New York - Many Arab countries have enacted legislative reforms promoting gender equality and protecting women from violence - yet further advances are needed to guarantee equality before the law and achievement of the promise of the 2030 Agenda for Sustainable Development, according to delegates to the 63rd Commission on the Status of Women from the Arab States region, at a side event held at UNDP Headquarters.

Building on the Gender Justice & the Law Initiative and the evidence its reports have presented, the event brought together delegates including representatives of Permanent Missions, national women’s machineries, and civil society from across the Arab States region, as well as UN partners.

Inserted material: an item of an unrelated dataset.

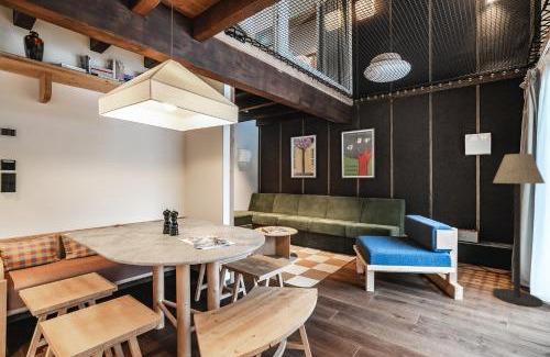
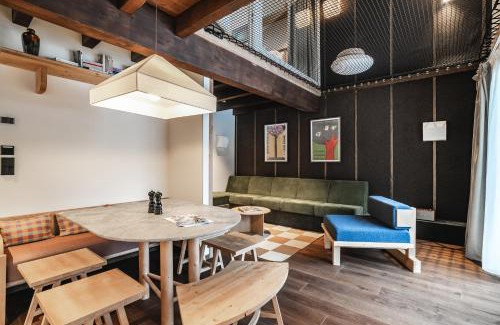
- floor lamp [492,153,546,309]
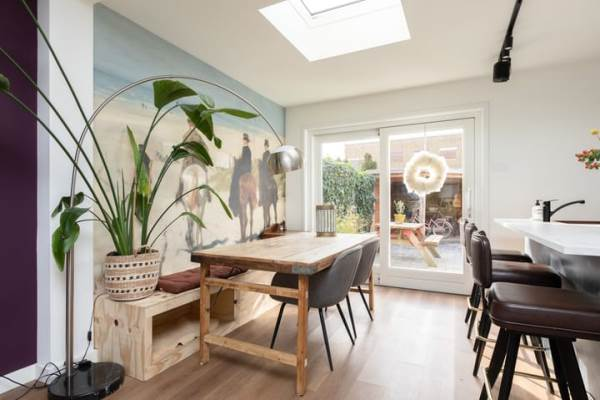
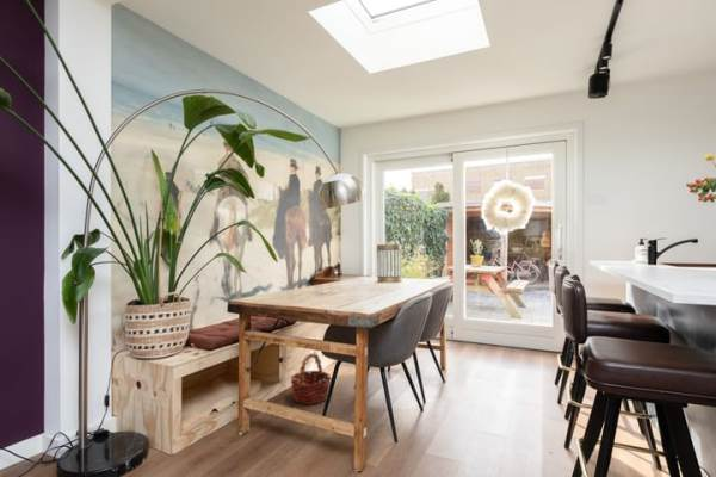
+ basket [289,353,332,405]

The event was co-chaired by the Permanent Mission of Jordan and UNDP, and was organized by UNDP in collaboration with UN Women, UNFPA, and ESCWA.

Opening remarks were delivered by Sima Bahous, Permanent Representative of Jordan to the United Nations, who stressed the importance of equality before the law to help move forward on the issue of justice for women in the Arab region; and Ulrika Modéer, Assistant Secretary General & UNDP Director, Bureau of External Relations and Advocacy, who emphasized the relevance of the strong partnerships at the center of the Gender Justice and the Law Initiative, and how alliances between UNDP and sister agencies, underpinned by engagement with national counterparts, will continue to support ongoing efforts across the region to build shared visions and joint efforts in support of women’s empowerment.

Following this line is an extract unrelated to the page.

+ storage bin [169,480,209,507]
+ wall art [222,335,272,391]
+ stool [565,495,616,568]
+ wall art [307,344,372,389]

Panelists included three leaders of National Women’s Machineries: Dr. Maya Morsy, President of the National Council for Women in Egypt; Naziha Al-Obaidi, Minister of Women, Family, Childhood and the Elderly in Tunisia; and Dr. Salma Nima, Secretary General of the Jordanian National Committee for Women's Affairs. The three shared insights and concrete examples of initiatives which have driven progress in their respective countries, including the Taa Marbuta campaign in Egypt, a comprehensive domestic violence law promulgated recently in Tunisia, and recent measures in Jordan to close legal loopholes exploited by men found guilty of crimes of sexual violence.

Dr. Brigitte Chelabian, member of the Coalition for the International Court, and Founder of Justice Without Frontiers; and Dr. Lina Abirafeh, Executive Director, The Arab Institute for Women at the Lebanese American University, shared civil society and thinktank perspectives highlighting regional trends and major challenges in relation to gender and the law, in areas including the prosecution of sexual and gender-based violence and the elimination of child-marriage – issues cited as among the priorities requiring sustained advocacy and policy change.

The event was moderated by Sarah Poole, RBAS Deputy Regional Director, who in her concluding intervention emphasized the role of UNDP and its sister agencies in ensuring the dialogue in the region will continue with thought leadership, and sustaining the exchanges on specific topics and at country level; closing remarks were delivered by Moez Doraid, Director, Division of Management and Administration, UNWomen, who echoed panelists in highlighting the deep roots of movements for gender justice in the Arab States region, while reaffirming the commitment of UN Agencies to supporting the advance of gender justice across the Arab States region.